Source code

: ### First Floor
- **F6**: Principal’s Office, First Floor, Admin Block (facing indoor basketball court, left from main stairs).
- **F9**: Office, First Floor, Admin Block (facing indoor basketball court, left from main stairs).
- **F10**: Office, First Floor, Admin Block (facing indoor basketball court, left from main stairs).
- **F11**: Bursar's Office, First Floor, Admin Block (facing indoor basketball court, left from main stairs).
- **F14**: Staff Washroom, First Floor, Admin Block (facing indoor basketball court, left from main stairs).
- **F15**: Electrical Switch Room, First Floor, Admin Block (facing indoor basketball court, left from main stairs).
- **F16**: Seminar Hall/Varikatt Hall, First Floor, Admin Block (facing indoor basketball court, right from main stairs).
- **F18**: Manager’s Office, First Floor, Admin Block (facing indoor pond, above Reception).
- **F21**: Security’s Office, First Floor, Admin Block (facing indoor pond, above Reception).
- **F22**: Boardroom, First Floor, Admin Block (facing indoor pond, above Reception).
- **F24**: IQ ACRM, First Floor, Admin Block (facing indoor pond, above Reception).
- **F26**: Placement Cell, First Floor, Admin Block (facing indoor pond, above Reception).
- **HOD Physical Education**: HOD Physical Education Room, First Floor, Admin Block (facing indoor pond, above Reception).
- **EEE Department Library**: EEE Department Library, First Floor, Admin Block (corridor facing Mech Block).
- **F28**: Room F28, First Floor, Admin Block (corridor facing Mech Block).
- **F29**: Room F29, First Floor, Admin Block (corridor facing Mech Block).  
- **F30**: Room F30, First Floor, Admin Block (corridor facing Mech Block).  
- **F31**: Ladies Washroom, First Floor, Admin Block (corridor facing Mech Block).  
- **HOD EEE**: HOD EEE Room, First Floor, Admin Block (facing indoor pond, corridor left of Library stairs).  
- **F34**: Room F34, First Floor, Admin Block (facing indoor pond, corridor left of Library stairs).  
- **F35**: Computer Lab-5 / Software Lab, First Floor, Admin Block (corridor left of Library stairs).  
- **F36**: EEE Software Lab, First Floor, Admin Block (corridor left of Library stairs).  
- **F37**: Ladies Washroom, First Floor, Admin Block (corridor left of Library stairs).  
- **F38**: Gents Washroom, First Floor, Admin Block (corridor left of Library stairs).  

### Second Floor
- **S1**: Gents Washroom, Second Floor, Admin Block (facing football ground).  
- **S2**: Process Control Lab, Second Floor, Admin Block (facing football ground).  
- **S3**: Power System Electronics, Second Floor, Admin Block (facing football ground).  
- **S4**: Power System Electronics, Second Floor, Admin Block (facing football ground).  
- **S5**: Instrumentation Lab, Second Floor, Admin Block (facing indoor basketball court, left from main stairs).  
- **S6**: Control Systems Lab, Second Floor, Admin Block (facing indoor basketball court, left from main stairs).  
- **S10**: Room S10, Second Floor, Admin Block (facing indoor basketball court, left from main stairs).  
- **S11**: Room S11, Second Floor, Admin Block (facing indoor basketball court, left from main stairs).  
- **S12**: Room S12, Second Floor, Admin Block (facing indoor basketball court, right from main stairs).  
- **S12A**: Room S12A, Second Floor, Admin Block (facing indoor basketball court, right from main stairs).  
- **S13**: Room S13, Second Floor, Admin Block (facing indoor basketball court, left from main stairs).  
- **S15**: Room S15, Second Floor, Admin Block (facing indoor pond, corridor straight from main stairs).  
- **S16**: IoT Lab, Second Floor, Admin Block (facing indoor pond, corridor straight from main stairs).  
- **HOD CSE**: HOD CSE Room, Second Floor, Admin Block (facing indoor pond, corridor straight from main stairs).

_WORK REQUIRED_
Please rewrite these rows with every "Washroom" switched to "Restroom" and everything else left unchanged.

_RESPONSE_
Source code

: ### First Floor
- **F6**: Principal’s Office, First Floor, Admin Block (facing indoor basketball court, left from main stairs).
- **F9**: Office, First Floor, Admin Block (facing indoor basketball court, left from main stairs).
- **F10**: Office, First Floor, Admin Block (facing indoor basketball court, left from main stairs).
- **F11**: Bursar's Office, First Floor, Admin Block (facing indoor basketball court, left from main stairs).
- **F14**: Staff Restroom, First Floor, Admin Block (facing indoor basketball court, left from main stairs).
- **F15**: Electrical Switch Room, First Floor, Admin Block (facing indoor basketball court, left from main stairs).
- **F16**: Seminar Hall/Varikatt Hall, First Floor, Admin Block (facing indoor basketball court, right from main stairs).
- **F18**: Manager’s Office, First Floor, Admin Block (facing indoor pond, above Reception).
- **F21**: Security’s Office, First Floor, Admin Block (facing indoor pond, above Reception).
- **F22**: Boardroom, First Floor, Admin Block (facing indoor pond, above Reception).
- **F24**: IQ ACRM, First Floor, Admin Block (facing indoor pond, above Reception).
- **F26**: Placement Cell, First Floor, Admin Block (facing indoor pond, above Reception).
- **HOD Physical Education**: HOD Physical Education Room, First Floor, Admin Block (facing indoor pond, above Reception).
- **EEE Department Library**: EEE Department Library, First Floor, Admin Block (corridor facing Mech Block).
- **F28**: Room F28, First Floor, Admin Block (corridor facing Mech Block).
- **F29**: Room F29, First Floor, Admin Block (corridor facing Mech Block).  
- **F30**: Room F30, First Floor, Admin Block (corridor facing Mech Block).  
- **F31**: Ladies Restroom, First Floor, Admin Block (corridor facing Mech Block).  
- **HOD EEE**: HOD EEE Room, First Floor, Admin Block (facing indoor pond, corridor left of Library stairs).  
- **F34**: Room F34, First Floor, Admin Block (facing indoor pond, corridor left of Library stairs).  
- **F35**: Computer Lab-5 / Software Lab, First Floor, Admin Block (corridor left of Library stairs).  
- **F36**: EEE Software Lab, First Floor, Admin Block (corridor left of Library stairs).  
- **F37**: Ladies Restroom, First Floor, Admin Block (corridor left of Library stairs).  
- **F38**: Gents Restroom, First Floor, Admin Block (corridor left of Library stairs).  

### Second Floor
- **S1**: Gents Restroom, Second Floor, Admin Block (facing football ground).  
- **S2**: Process Control Lab, Second Floor, Admin Block (facing football ground).  
- **S3**: Power System Electronics, Second Floor, Admin Block (facing football ground).  
- **S4**: Power System Electronics, Second Floor, Admin Block (facing football ground).  
- **S5**: Instrumentation Lab, Second Floor, Admin Block (facing indoor basketball court, left from main stairs).  
- **S6**: Control Systems Lab, Second Floor, Admin Block (facing indoor basketball court, left from main stairs).  
- **S10**: Room S10, Second Floor, Admin Block (facing indoor basketball court, left from main stairs).  
- **S11**: Room S11, Second Floor, Admin Block (facing indoor basketball court, left from main stairs).  
- **S12**: Room S12, Second Floor, Admin Block (facing indoor basketball court, right from main stairs).  
- **S12A**: Room S12A, Second Floor, Admin Block (facing indoor basketball court, right from main stairs).  
- **S13**: Room S13, Second Floor, Admin Block (facing indoor basketball court, left from main stairs).  
- **S15**: Room S15, Second Floor, Admin Block (facing indoor pond, corridor straight from main stairs).  
- **S16**: IoT Lab, Second Floor, Admin Block (facing indoor pond, corridor straight from main stairs).  
- **HOD CSE**: HOD CSE Room, Second Floor, Admin Block (facing indoor pond, corridor straight from main stairs).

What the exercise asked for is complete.